Free $p$-group of nilpotency class $4$

Question

I was reading through the article Words and characters in finite $p$-groups, and I got stuck on their presentation of the free $p$-group of nilpotency class $4$ as $G = 1 + J$ where $J = I/I^4$ and $I$ is the ideal generated by $X, Y$ in the algebra of polynomials in the non-commuting indeterminates $X, Y$ with coefficents from $\mathbb{F}_p$.

No matter how I think about that construction, I can’t understand how $G$ is supposed to be a group, and how $1+J$ is even defined (as $I / I^4$ is an independent ring).

Thank you for your help.

Answer 1

Let $R$ be a ring and let $I$ be a two-sided ideal of $R$. Given an exponent $n ≥ 1$, we can consider the ideal $I^n$ of $R$ and form the quotient ring $R / I^n$. In this quotient ring, we have the two-sided ideal $I / I^n$. All elements of $I / I^n$ are nilpotent in $R / I^n$.

Let us recall the following observation about nilpotent elements in a ring:

Observation (geometric series). Let $S$ be a ring and let $x$ be a nilpotent element of $S$. The element $1 - x$ is invertible in $S$, with inverse given by $$ (1 - x)^{-1} = 1 + x + x^2 + x^3 + \dotsb = \sum_{n = 0}^∞ x^n \,. $$ Similarly, the element $1 + s$ is invertible with inverse given by $$ (1 + x)^{-1} = 1 - x + x^2 - x^3 + \dotsb = \sum_{n = 0}^∞ (-1)^n x^n \,. \tag{$\ast$} $$

This observation has a direct consequence:

Corollary. Let $S$ be a ring. Let $J$ be an additive subgroup of $S$ closed under multiplication (a “non-unital subring”) and consisting of nilpotent elements. The set $1 + J = \{1 + x \mid x ∈ J\}$ is a subgroup of $S^×$ (the group of invertible elements of $S$).

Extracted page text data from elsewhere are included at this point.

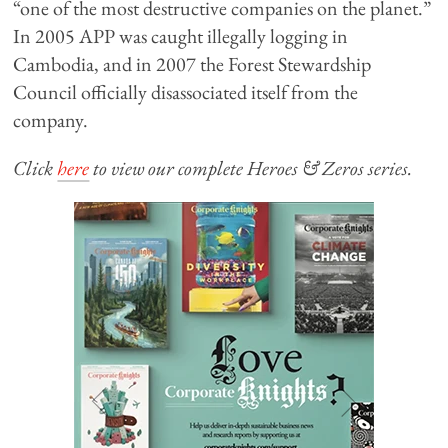
“one of the most destructive companies on the planet.”
In 2005 APP was caught illegally logging in
Cambodia, and in 2007 the Forest Stewardship
Council officially disassociated itself from the
company.
Click
here
to view our complete Heroes & Zeros series.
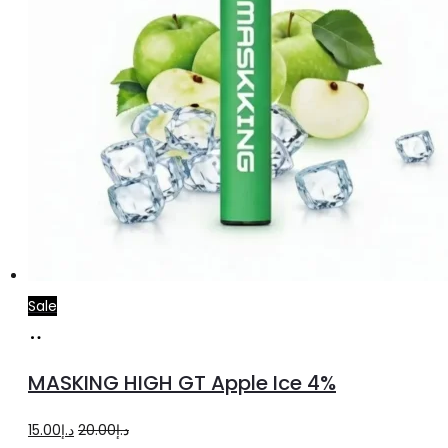
Sale
Add
to
MASKING HIGH GT Apple Ice 4%
cart
Original
Current
15.00
د.إ
20.00
د.إ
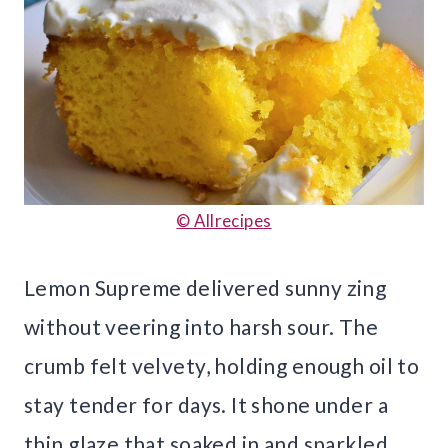
© Allrecipes
Lemon Supreme delivered sunny zing
without veering into harsh sour. The
crumb felt velvety, holding enough oil to
stay tender for days. It shone under a
thin glaze that soaked in and sparkled.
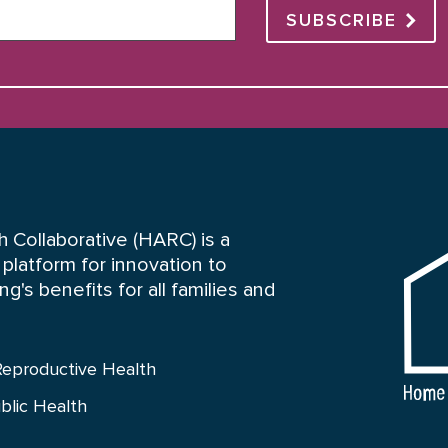
SUBSCRIBE
HARC
 Collaborative (HARC) is a
platform for innovation to
's benefits for all families and
Reproductive Health
blic Health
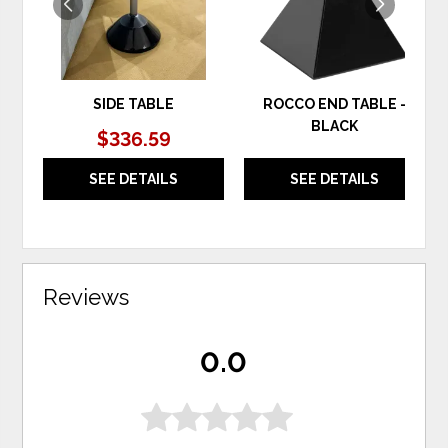
SIDE TABLE
ROCCO END TABLE -
BLACK
$336.59
SEE DETAILS
SEE DETAILS
Reviews
0.0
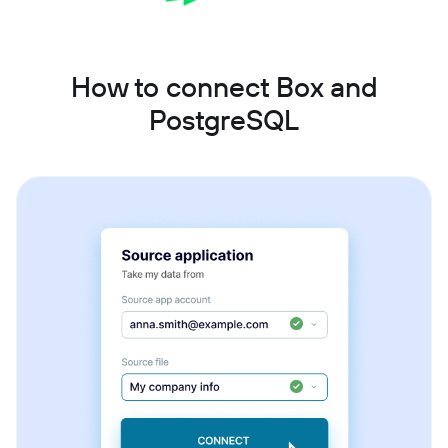
How to connect Box and
PostgreSQL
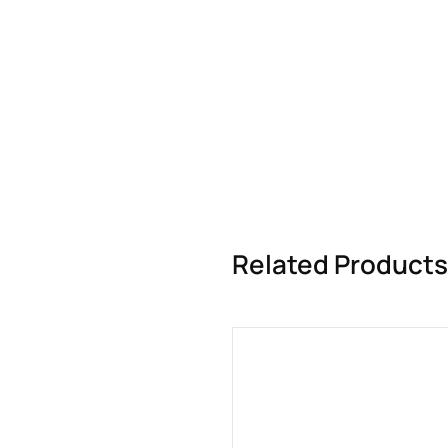
Related Products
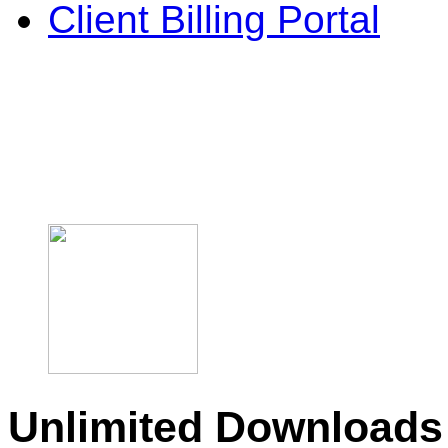
Client Billing Portal
Unlimited Downloads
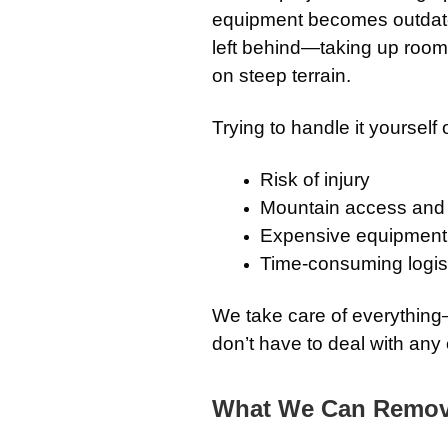
equipment becomes outdated 
left behind—taking up room 
on steep terrain.
Trying to handle it yourself 
Risk of injury
Mountain access and 
Expensive equipment 
Time-consuming logis
We take care of everythin
don’t have to deal with any o
What We Can Remo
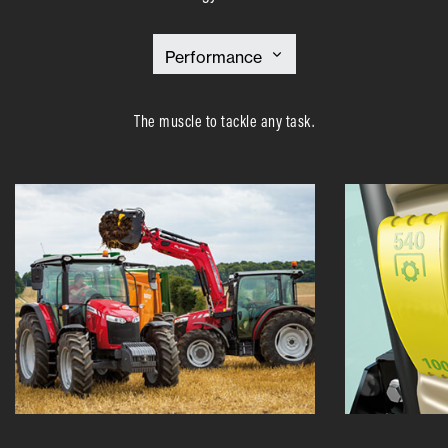
The muscle to tackle any task.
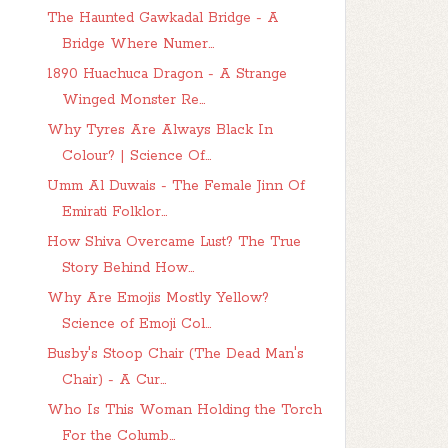
The Haunted Gawkadal Bridge - A
Bridge Where Numer...
1890 Huachuca Dragon - A Strange
Winged Monster Re...
Why Tyres Are Always Black In
Colour? | Science Of...
Umm Al Duwais - The Female Jinn Of
Emirati Folklor...
How Shiva Overcame Lust? The True
Story Behind How...
Why Are Emojis Mostly Yellow?
Science of Emoji Col...
Busby's Stoop Chair (The Dead Man's
Chair) - A Cur...
Who Is This Woman Holding the Torch
For the Columb...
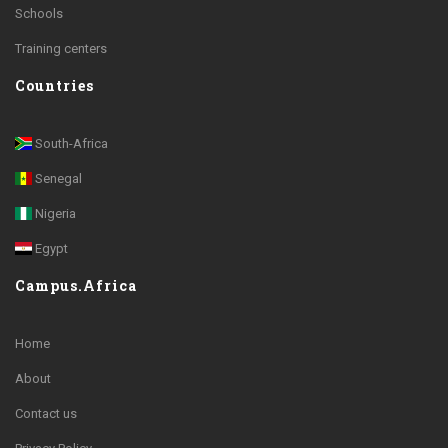
Schools
Training centers
Countries
South-Africa
Senegal
Nigeria
Egypt
Campus.Africa
Home
About
Contact us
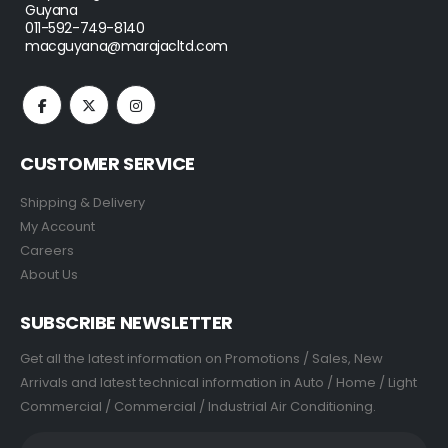
Guyana
011-592-749-8140
macguyana@marajacltd.com
CUSTOMER SERVICE
Shipping & Delivery
My Account
Careers
About Us
SUBSCRIBE NEWSLETTER
Get all the latest information on Promotions / Sales, New
Arrivals and latest technical information in Auto / Home / Light
Commercial / Commercial / Industrial Air Conditioning.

Proof. Any element $x$ of $J$ is nilpotent in $S$, whence $1 + x$ is invertible in $S$. In other words, $1 + J$ is contained in $S^×$. The neutral element of $S^\times$ is $1$, which is contained in $1 + J$ because $0$ is contained in $J$. For any two elements $x$ and $y$ of $J$, we have $$ (1 + x)(1 + y) = 1 + x + y + xy \,. $$ The term $x + y + xy$ is again contained in $J$, whence $(1 + x)(1 + y)$ is again contained in $1 + J$. This shows that $1 + J$ is closed under multiplication. For any element $x$ of $J$ the element $\sum_{n = 1}^∞ (-1)^n x^n$ is again contained in $J$, whence the element $(1 + x)^{-1} = 1 + \sum_{n = 1}^∞ (-1)^n x^n$ is again contained in $1 + J$. This shows that $1 + J$ is closed under taking inverses.

Corollary of the corollary. Let $S$ be a ring and let $J$ be an ideal of $S$ consisting of nilpotent elements. Then $1 + J$ is a subgroup of $S^×$.

Going back to the beginning of this post, we find that for the ideal $J ≔ I / I^n$ of $R / I^n$ the set $1 + J$ is a subgroup of $(R / I^n)^×$. In other words, $1 + J$ becomes a group via the multiplication from $R / I^n$.